L’historien Alain Corbin nous explique pourquoi on l’aime et on le fuit en aussi temps
Drole d’epoque, jamais a l’abri d’une contradiction : l’homme contemporain n’a jamais ete aussi intolerant au bruit… et au silence. Dans une meme journee, 1 individu va pester contre la perceuse des voisins, mettre le casque sur les oreilles pour pouvoir supporter la vacuite sonore de ses deplacements, Realiser les yeux ronds contre un enfant qui joue dans un compartiment de train et, le jour venu, aller se coller devant un mur d’enceintes pour s’etourdir d’infrabasses. « Comme si le silence et le bien-etre qu’il procure n’etaient qu’exigences intermittentes, dependantes des temps et des lieux », ecrit Alain Corbin dans le dernier livre : « Histoire du silence ». Cette mysterieuse texture, des anthropologues, des sociologues, des philosophes s’y seront deja interesses. Jamais encore 1 historien. Le silence une Renaissance etait-il le meme que celui de l’apres-guerre ou que celui d’aujourd’hui ? Pourquoi l’homme a-t-il toujours recherche sa compagnie ? Pourquoi le fuit-on aujourd’hui ? Par un apres-midi pluvieux de juin, non loin du Pere-Lachaise, l’archiviste des sens Alain Corbin rompt le silence et convoque tous ceux qui l’ont accompagne dans sa traversee solitaire, romanciers, poetes, theologiens, philosophes. Ecoutez plutot.
ELLE.
C’est habiter a cote du cimetiere du Pere-Lachaise qui vous a sensibilise a le sujet du silence ?Alain Corbin. [Rires.] Non. J’avais deja publie un article a ce propos on voit diverses annees et propose votre sujet a les etudiants en these. Neanmoins, aucun ne s’en est empare. J’habite surpris de l’interet suscite par le livre. Je ne me sens ni sociologue ni anthropologue. Je ne m’interesse jamais au present, mais a l’histoire, qui consiste, me concernant, a voyager au passe Afin de identifier des differences. Le silence du XVIIe siecle n’est nullement celui des romantiques, ni celui d’aujourd’hui.
ELLE. Qu’est-ce que le silence ? Est-ce l’absence de mots, de bruits ? Est-ce forcement le negatif de quelque chose ?Alain Corbin. Non, c’est quelque chose de positif, c’est une richesse. Si ce n’etait qu’une absence de bruit, votre pourrait etre trop simple. La parole vient du silence. A chaque fois que l’on cause, c’est que, deux dixiemes de seconde auparavant, nous pensions a votre que nous allions penser. Mais il est bon que le silence est peut-etre davantage une valeur positive au passe. C’etait la condition du recueillement, d’la reverie, de l’ecoute sans dire.
ELLE. Chercher le silence, c’est chercher la transcendance ?Alain Corbin.

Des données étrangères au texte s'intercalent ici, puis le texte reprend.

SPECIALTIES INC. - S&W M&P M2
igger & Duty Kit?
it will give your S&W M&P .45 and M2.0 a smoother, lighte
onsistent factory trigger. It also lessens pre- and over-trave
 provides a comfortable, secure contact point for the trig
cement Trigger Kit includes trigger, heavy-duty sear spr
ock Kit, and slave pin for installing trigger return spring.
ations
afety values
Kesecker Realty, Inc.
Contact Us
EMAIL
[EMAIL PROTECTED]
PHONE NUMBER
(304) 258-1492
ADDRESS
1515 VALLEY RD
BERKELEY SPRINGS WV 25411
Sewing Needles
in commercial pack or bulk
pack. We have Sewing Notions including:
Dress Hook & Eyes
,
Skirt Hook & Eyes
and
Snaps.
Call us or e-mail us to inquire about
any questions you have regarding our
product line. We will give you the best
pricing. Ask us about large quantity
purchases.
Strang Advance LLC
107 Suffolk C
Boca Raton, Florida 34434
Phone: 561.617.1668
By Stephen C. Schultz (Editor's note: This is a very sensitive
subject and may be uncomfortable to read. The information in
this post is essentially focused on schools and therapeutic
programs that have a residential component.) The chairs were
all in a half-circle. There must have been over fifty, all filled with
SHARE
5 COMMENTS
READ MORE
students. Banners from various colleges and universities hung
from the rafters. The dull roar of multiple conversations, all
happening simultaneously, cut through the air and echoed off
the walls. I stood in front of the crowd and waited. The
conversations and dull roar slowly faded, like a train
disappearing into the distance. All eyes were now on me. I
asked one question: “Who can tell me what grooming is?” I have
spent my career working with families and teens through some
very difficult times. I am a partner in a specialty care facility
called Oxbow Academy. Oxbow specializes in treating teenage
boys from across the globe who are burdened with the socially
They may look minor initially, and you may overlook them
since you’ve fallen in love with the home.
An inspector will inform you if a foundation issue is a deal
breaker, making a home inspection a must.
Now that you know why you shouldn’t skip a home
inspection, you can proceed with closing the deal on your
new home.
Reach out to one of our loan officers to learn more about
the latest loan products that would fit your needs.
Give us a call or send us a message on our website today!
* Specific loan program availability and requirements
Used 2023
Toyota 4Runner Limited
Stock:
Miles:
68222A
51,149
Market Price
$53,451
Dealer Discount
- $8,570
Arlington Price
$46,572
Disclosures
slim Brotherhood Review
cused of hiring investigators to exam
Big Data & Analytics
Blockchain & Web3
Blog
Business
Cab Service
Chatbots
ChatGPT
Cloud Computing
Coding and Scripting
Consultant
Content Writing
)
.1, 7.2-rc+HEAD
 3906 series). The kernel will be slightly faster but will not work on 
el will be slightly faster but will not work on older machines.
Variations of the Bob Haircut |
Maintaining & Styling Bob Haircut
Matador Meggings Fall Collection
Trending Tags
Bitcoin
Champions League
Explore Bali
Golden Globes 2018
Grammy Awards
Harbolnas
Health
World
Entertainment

Notre silence, c’est 1 etat dans lequel l’individu fait retour concernant lui-meme, approfondit le etre, un etat au sein d’ lequel il medite, il reve, il cree, il reflechit, il prie s’il reste croyant. Il existe plusieurs types de silence. Le silence absolu est d’abord religieux, c’est celui decrit par Bossuet, au XVIIe siecle, qui revient sans cesse sur la grandeur et la necessite du silence pour entendre la voix de Dieu. Ensuite, les romantiques du XIXe siecle, en consacrant l’ame sensible, ont loue les silences d’une nature, du desert et des mers, en montagne ainsi que la campagne. Cette quete silencieuse demeure, a Notre marge, dans notre societe contemporaine, avec, notamment, la mode des retraites en monastere, celle des randonnees solitaires en pleine nature mais aussi la meditation. En outre il ne faut jamais oublier le silence de l’amour, si magnifiquement depeint via le dramaturge Maurice Maeterlinck qui ecrivait : « Ce que vous vous rappellerez avant tout d’un etre adore profondement, votre ne semblent jamais les paroles qu’il a dites ou des gestes qu’il a faits, mais les silences que vous avez vecus ensemble ; car c’est la specialite des silences qui seule a revele la qualite de ce amour et de vos ames. »
ELLE. Notre silence, ca s’apprend ?Alain Corbin. Le silence ne va aucune soi. Meme si, comme le rire, Cela reste contagieux. C’est un apprentissage, une discipline. Notamment a l’ecole ou, avec le passe, se taire permettait de bien ecouter. Aujourd’hui l’enfant doit se realiser, s’exprimer. Ce n’est plus le matraquage de silence que j’ai connu quand j’etais dans une institution catholique au sein des annees 40. Au XIXe siecle, savoir se taire etait aussi un moyen de se distinguer : savoir faire silence, c’etait montrer ses bonnes manieres, face au tintamarre qu’affectionnerait le peuple.